Passage for review ->
━━━━
Prove that, if $(X_n)_{n\in\mathbb{N}}$ is martingale terms of filtration $(\mathcal{F}_n)_{n\in\mathbb{N}}$ that $\max\{X_n,a\},a\in\mathbb{R}$ is a submartingale.
I've done so far
$$\mathbb{E}(\max\{X_{n+1},a\}|\mathcal{F}_n)=\left\{\begin{array}{ll} \mathbb{E}(a|\mathcal{F}_n),&a\geq X_{n+1}\\ \mathbb{E}(X_{n+1}|\mathcal{F}_n),&a<X_{n+1} \end{array}\right.=\left\{\begin{array}{ll} a,&a\geq X_{n+1}\\ X_n,&a<X_{n+1} \end{array}\right.$$
And I don't know what to do next. How should I show that it is greater or equal than $\max\{X_n,a\}$? Please help
Hint: conditional expectation is monotone.
━━━━
Task instructions ->
1. Reproduce the part of the submartingale thread starting with "I've done so" and going on through "expectation is monotone.".
2. Starting with the first line of the records and going on through the line with "покупатели могли на", present those lines as a numbered list, leaving out any blank lines.
━━━━
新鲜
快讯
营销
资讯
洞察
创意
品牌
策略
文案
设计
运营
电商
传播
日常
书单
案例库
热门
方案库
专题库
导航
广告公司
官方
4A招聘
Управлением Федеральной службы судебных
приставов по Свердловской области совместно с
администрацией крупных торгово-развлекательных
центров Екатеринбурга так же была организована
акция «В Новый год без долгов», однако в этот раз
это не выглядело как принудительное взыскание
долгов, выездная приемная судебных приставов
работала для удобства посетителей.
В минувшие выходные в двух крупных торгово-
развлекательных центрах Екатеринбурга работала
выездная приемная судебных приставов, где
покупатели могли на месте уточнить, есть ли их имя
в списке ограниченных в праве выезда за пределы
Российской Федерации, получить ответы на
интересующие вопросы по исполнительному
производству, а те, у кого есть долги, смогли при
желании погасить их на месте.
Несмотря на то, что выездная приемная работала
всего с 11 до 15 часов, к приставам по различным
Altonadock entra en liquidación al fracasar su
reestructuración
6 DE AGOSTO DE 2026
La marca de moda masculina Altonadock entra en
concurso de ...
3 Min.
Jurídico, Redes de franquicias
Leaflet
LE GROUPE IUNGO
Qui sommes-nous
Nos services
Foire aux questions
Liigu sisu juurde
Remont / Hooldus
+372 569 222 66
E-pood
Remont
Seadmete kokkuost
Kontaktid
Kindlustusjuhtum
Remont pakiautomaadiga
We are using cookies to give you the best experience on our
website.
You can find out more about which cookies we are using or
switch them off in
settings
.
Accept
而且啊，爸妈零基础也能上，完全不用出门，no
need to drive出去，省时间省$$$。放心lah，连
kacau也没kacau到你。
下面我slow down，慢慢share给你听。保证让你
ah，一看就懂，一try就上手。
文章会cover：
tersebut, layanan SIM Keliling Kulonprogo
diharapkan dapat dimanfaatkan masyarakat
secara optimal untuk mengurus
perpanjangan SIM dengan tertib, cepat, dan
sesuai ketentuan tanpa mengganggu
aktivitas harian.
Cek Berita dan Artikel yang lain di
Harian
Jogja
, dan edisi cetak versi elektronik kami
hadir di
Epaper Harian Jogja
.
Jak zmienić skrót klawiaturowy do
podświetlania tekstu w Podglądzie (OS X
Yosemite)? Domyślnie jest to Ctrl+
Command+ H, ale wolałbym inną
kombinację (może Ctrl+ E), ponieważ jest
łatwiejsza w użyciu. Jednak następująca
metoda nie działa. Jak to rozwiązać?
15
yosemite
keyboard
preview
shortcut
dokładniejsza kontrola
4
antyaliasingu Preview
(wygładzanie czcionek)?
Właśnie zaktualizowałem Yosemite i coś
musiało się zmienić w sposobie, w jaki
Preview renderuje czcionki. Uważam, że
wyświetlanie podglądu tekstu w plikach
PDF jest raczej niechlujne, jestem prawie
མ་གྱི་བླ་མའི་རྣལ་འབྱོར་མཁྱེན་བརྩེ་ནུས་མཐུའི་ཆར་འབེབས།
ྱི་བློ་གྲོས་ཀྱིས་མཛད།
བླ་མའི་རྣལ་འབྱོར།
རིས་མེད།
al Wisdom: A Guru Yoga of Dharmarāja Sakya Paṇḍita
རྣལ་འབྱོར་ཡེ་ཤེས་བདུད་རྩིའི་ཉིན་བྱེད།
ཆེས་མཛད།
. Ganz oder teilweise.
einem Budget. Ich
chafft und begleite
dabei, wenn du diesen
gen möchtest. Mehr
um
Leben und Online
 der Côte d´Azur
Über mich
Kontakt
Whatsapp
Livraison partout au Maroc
━━━━
Exercise responses ->
1.
I've done so far
$$\mathbb{E}(\max\{X_{n+1},a\}|\mathcal{F}_n)=\left\{\begin{array}{ll} \mathbb{E}(a|\mathcal{F}_n),&a\geq X_{n+1}\\ \mathbb{E}(X_{n+1}|\mathcal{F}_n),&a<X_{n+1} \end{array}\right.=\left\{\begin{array}{ll} a,&a\geq X_{n+1}\\ X_n,&a<X_{n+1} \end{array}\right.$$
And I don't know what to do next. How should I show that it is greater or equal than $\max\{X_n,a\}$? Please help
Hint: conditional expectation is monotone.

2.
1. 新鲜
2. 快讯
3. 营销
4. 资讯
5. 洞察
6. 创意
7. 品牌
8. 策略
9. 文案
10. 设计
11. 运营
12. 电商
13. 传播
14. 日常
15. 书单
16. 案例库
17. 热门
18. 方案库
19. 专题库
20. 导航
21. 广告公司
22. 官方
23. 4A招聘
24. Управлением Федеральной службы судебных
25. приставов по Свердловской области совместно с
26. администрацией крупных торгово-развлекательных
27. центров Екатеринбурга так же была организована
28. акция «В Новый год без долгов», однако в этот раз
29. это не выглядело как принудительное взыскание
30. долгов, выездная приемная судебных приставов
31. работала для удобства посетителей.
32. В минувшие выходные в двух крупных торгово-
33. развлекательных центрах Екатеринбурга работала
34. выездная приемная судебных приставов, где
35. покупатели могли на месте уточнить, есть ли их имя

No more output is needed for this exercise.